Closeness Centrality

Distances measured by shortest paths can be used to compute closeness centrality, as defined in Wikipedia. Let's reload the pre-computed distances using the spdist function I wrote. Those with high closeness scores are the ones you want to start with when you want to spread news through your ego network.

load dist

closeness = 1./sum(dist);                           % compute closeness
[~, ranking] = sort(closeness, 'descend');          % get ranking by closeness
top3 = G.Nodes.Name(ranking(1:3));                  % get top 3 node names

figure
colormap cool                                       % set color map
H = plot(G,'MarkerSize',closeness*10000, ...        % node size by closeness
    'NodeCData',closeness,...                       % node color by closeness
    'EdgeColor',edgeC,'EdgeAlpha',0.3);
labelnode(H,top3,{'#1','#2','#3'});                 % label top 3 nodes
title({sprintf('Ego Network of Node %d', ...        % add title
    egoids(idx)); 'colored by Closeness Centrality'})
text(-1,-3,['top 3 nodes: ',strjoin(top3)])         % annotate
H = colorbar;                                       % add colorbar
ylabel(H, 'closeness')                              % add metric as ylabel

Can You Use Your Own Facebook Data?

Hopefully this post has provided a sufficient basis for further exploration with the SNAP Collection dataset. You may also want to try this on your own data. Unfortunately, you can't analyze your own Facebook friends graph because Facebook discontinued this API service. You can, however, use apps like Netvizz to extract a "page like network", which represents Facebook pages connected through likes. Here is the plot that shows the network of Facebook pages connected to the MATLAB page through likes using a pre-computed graph. Because this is a directed graph, we will use in-degree as the metric. It means we only count when a page is liked by other pages, but not when it likes others.

» **Source material**
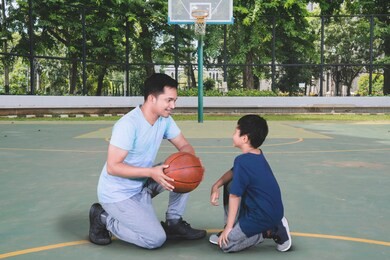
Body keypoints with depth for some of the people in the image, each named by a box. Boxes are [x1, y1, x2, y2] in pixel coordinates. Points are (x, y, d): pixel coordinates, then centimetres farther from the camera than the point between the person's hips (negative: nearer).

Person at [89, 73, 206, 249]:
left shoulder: (164, 120, -4)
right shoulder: (128, 124, -28)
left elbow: (184, 145, 3)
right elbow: (112, 167, -28)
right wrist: (151, 172, -34)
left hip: (142, 186, 7)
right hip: (117, 193, -7)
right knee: (156, 239, -14)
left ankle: (173, 223, 7)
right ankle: (103, 219, 4)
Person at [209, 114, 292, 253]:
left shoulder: (242, 161, -22)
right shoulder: (257, 155, 5)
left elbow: (234, 196, -15)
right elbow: (233, 172, 17)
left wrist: (229, 227, -7)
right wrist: (216, 186, 3)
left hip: (264, 215, -9)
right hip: (270, 209, 9)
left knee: (226, 244, -5)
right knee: (230, 185, 17)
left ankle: (271, 231, -1)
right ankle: (235, 229, 21)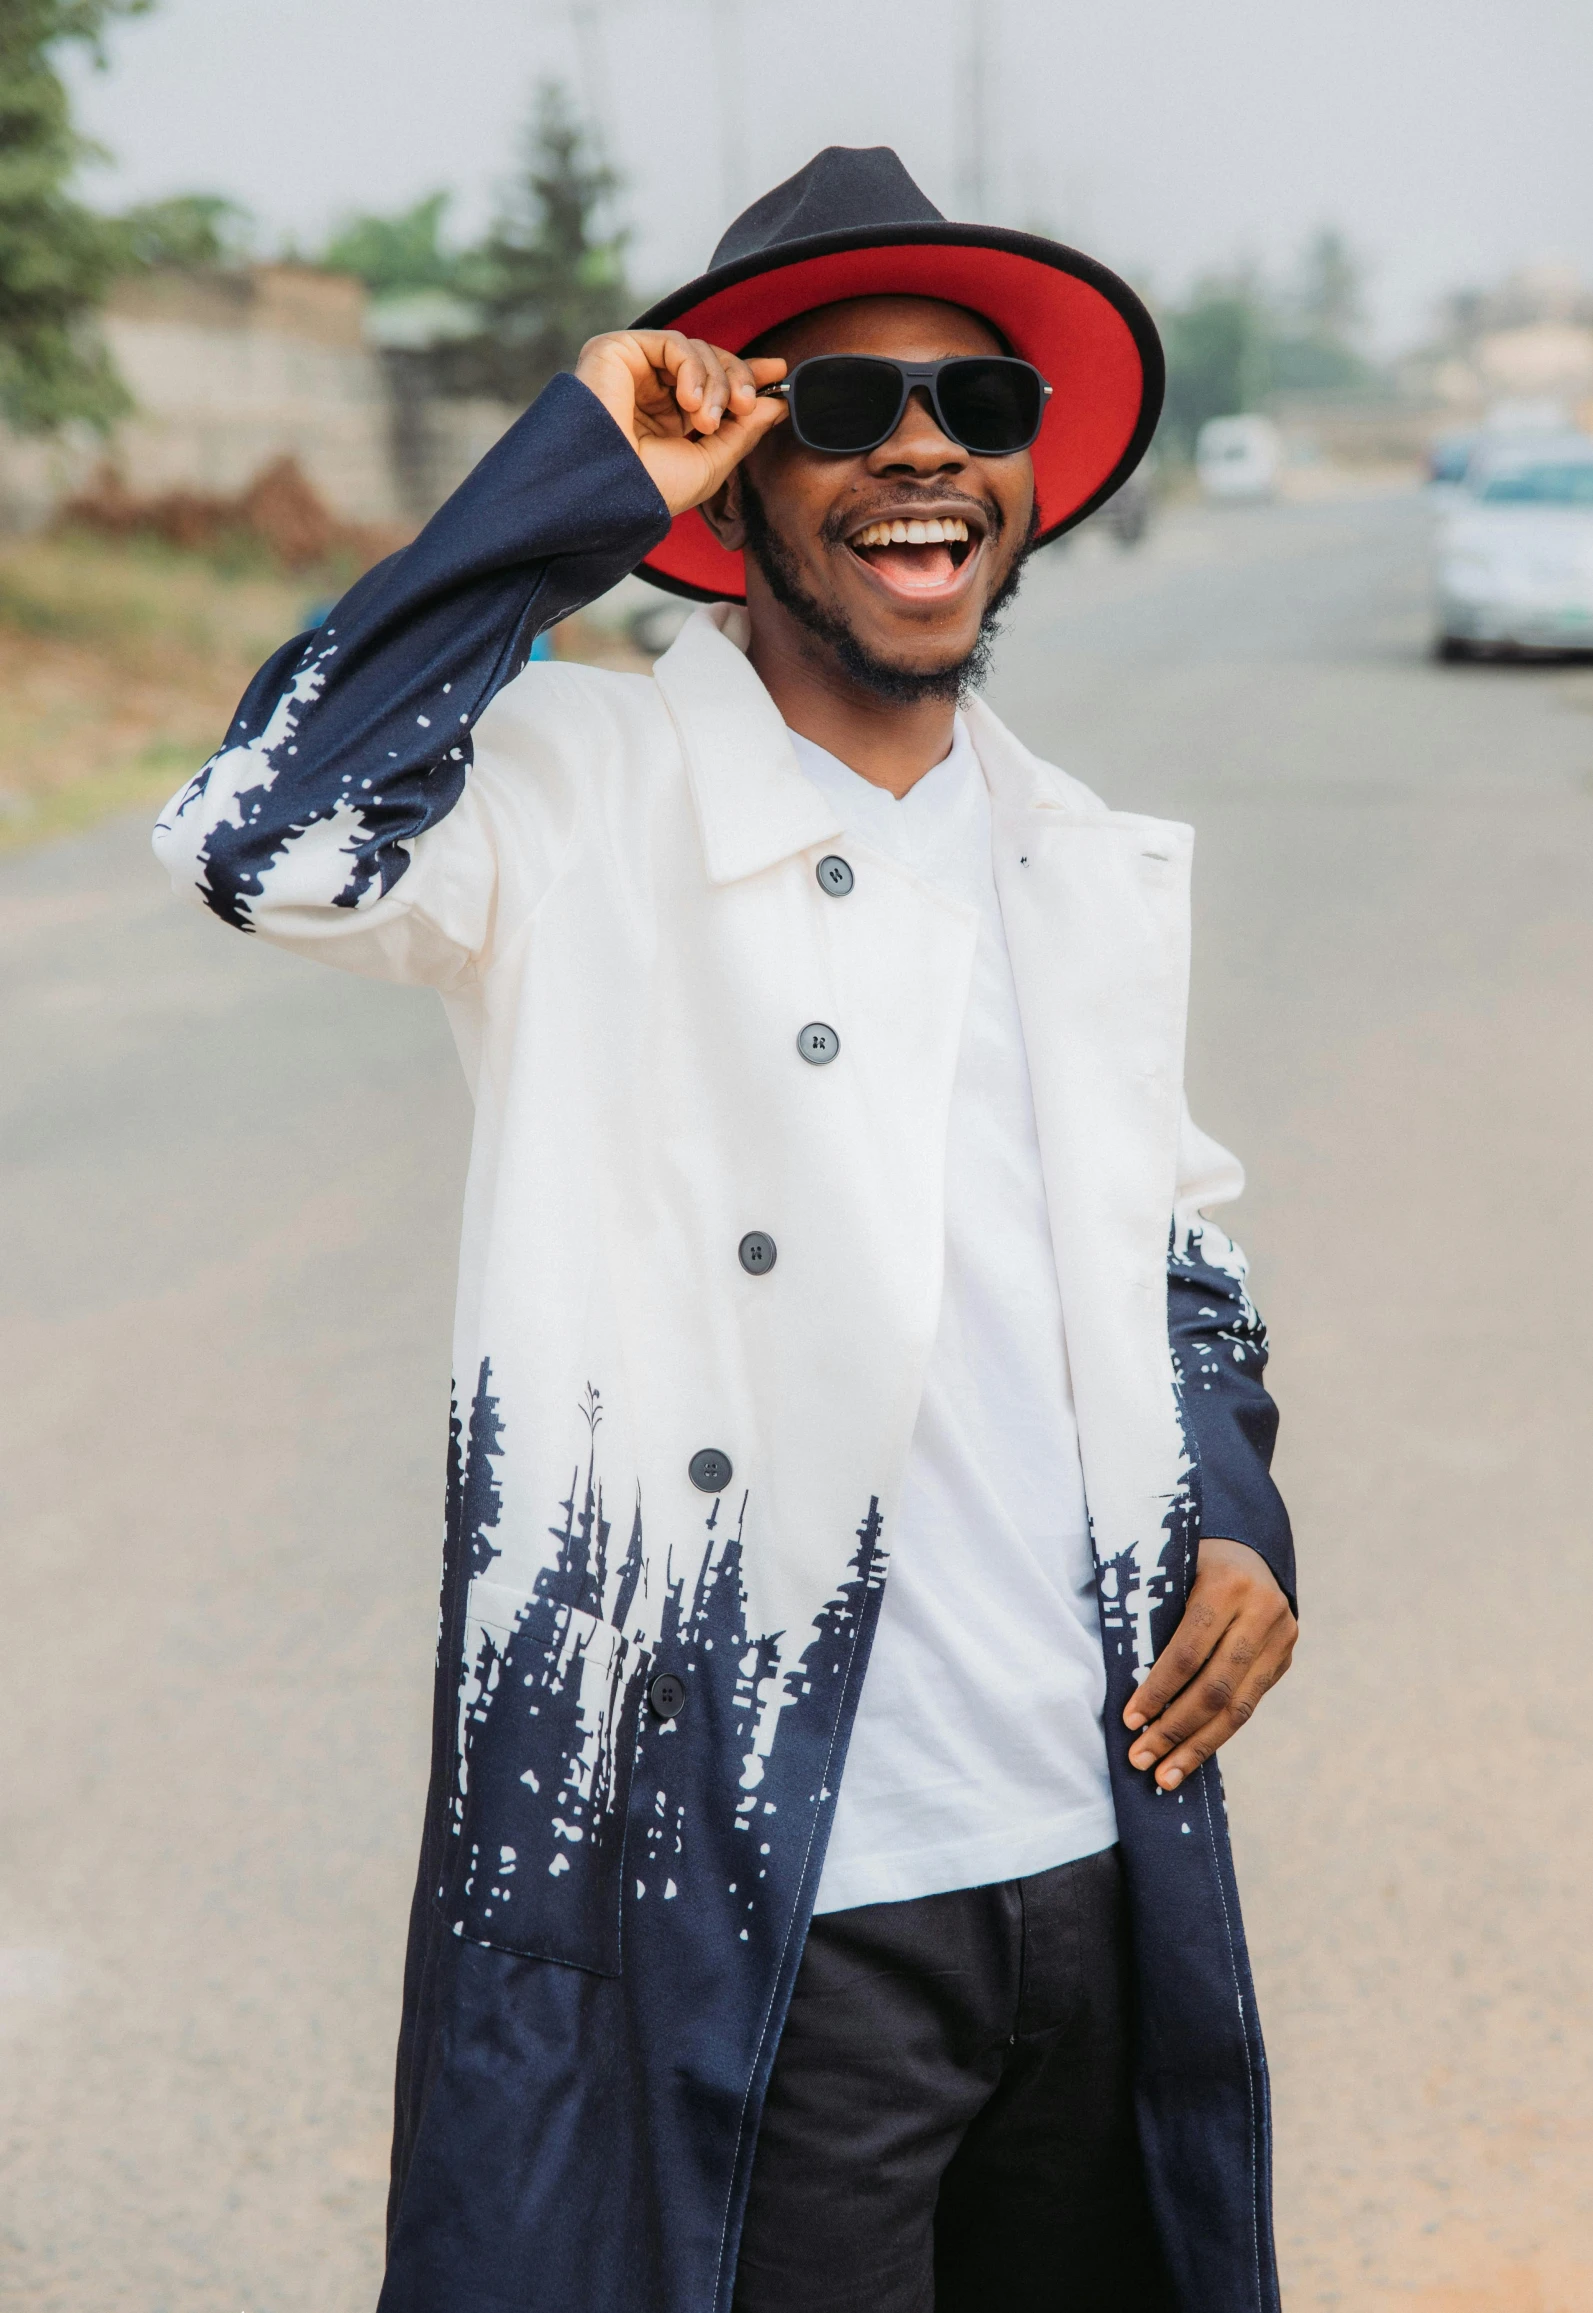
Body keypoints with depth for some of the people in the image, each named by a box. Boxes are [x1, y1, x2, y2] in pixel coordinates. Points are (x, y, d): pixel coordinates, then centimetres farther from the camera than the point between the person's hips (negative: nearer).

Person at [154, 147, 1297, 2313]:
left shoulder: (1086, 866, 9)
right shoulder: (591, 799, -9)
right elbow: (270, 837, -29)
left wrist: (1242, 1519, 4)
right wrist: (574, 486, -21)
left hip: (1099, 1866, 6)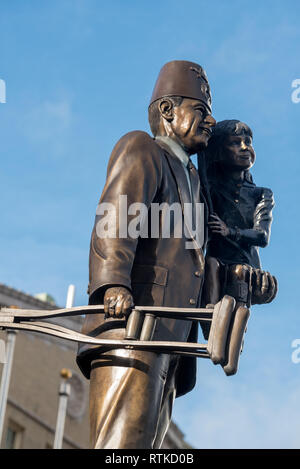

» **Task list**
**a.** Please translate this sentence from the closeness centrality extract into Spanish: "Unfortunately, you can't analyze your own Facebook friends graph because Facebook discontinued this API service."
**b.** Write out the part of the closeness centrality extract that begins at the words "text(-1,-3,['top 3 nodes: ',strjoin(top3)])" and stops after the words "Own Facebook Data?".

» **Responses to the tasks**
**a.** Lamentablemente, no puedes analizar tu propio grafo de amigos de Facebook porque Facebook suspendió este servicio de API.

**b.**
text(-1,-3,['top 3 nodes: ',strjoin(top3)])         % annotate
H = colorbar;                                       % add colorbar
ylabel(H, 'closeness')                              % add metric as ylabel

Can You Use Your Own Facebook Data?